Do you have any health-related resolutions to add to the list? I really would love to hear them.  

This posting is an excerpt from my upcoming book, Calling the Shots: Coaching Your Way Through the Medical System. To obtain these excerpts regularly, please subscribe to this blog by clicking the orange subscribe button. I am a professional writer and have published numerous academic and magazine articles, as well as an essay on my breast cancer experience in the anthology Voices of Breast Cancer by LaChance Publishing. I can be contacted at and Photobucket


  1. Happy New Year Beth
    May you continue to allow your light to shine brightly in 2011.
    Love the points you have made in this post. Certainly worth writing the points down as reminders for myself. I find I often get 'bogged down.' Especially when I am tired and fed up with feeling like I am going around in circles.
    I took particular note of your suggestion to ask the same question in different ways.

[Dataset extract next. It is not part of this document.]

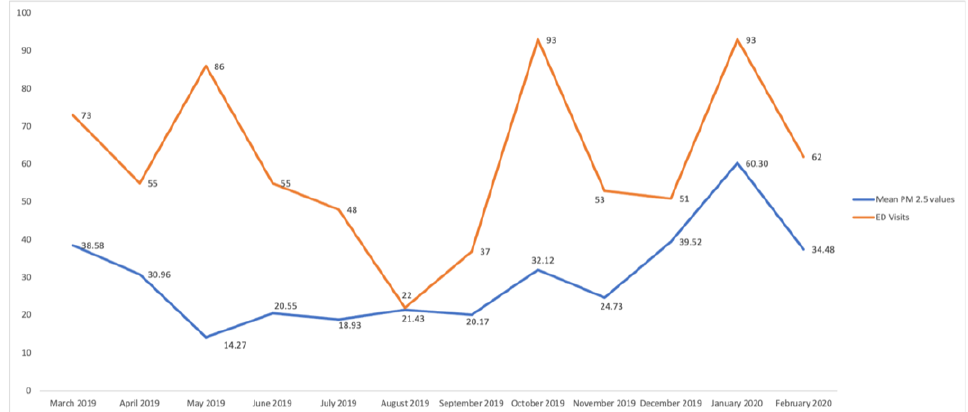
Figure 2. Monthly PM2.5 levels and ED visits.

Students all have different learning styles and I am sure doctors use their own particular style to communicate. Should it be different to your own style, there is the potential for trouble.
    Looking forward to the opportunity to follow you into 2011. Thank you for the time and effort you put into making a difference...Chez

  2. Thank you, kindly, Chez for that wonderful, inspirational comment. You are so right about getting bogged down. It is so easy to feel like one is going around in circles throughout the medical system.

    Yes, I have found that asking the same question in different ways works fairly well. And you are right: different doctors have their own communication styles.

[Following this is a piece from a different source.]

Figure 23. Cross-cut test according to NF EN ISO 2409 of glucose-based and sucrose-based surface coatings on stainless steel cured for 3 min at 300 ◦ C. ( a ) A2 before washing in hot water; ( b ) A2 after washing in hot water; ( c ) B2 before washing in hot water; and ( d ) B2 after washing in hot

    Have a blessed 2011 and keep your light shining brightly as well.

  3. Beth, Thanks for this list. I agree with all of them. Another one for me that is really beneficial I have found is to resolve to take time to think through medical decisions. Sometimes we feel so rushed and usually we can take at least a bit of time to think things through. I find this essential for my mental well being as well as my physical. On another note, hope you had a great holdiay, Beth, and I look forward to more of your posts this year. Also, thanks for your loyal readership. Oh, and when will your book be published?

  4. Hi Nancy,

    I think your point about resolving to take time to think about medical decisions is an excellent one. It is so important for us to think about these important decisions.

    Thanks for asking about the book. I'm in the process of writing the manuscript and hopefully will pitch the proposal to a publisher or two within the year.

    I am looking forward to reading your postings, as well. I appreciate your insights and readership, as well.

  5. Beth,
    Thank you for leaving a comment about my darling James. I am still numb. The full realization of his death has yet to penetrate every crevice. Our breast cancer community has been so loving. Unfortunately, all of us have too much experience with grief and loss.


  6. Brenda,

    I can understand why you are still feeling numb. It's difficult to fathom the loss of a loved one. The road of grief is a long one. I really wish the best for you and that you summon up the courage to cope. I know you can.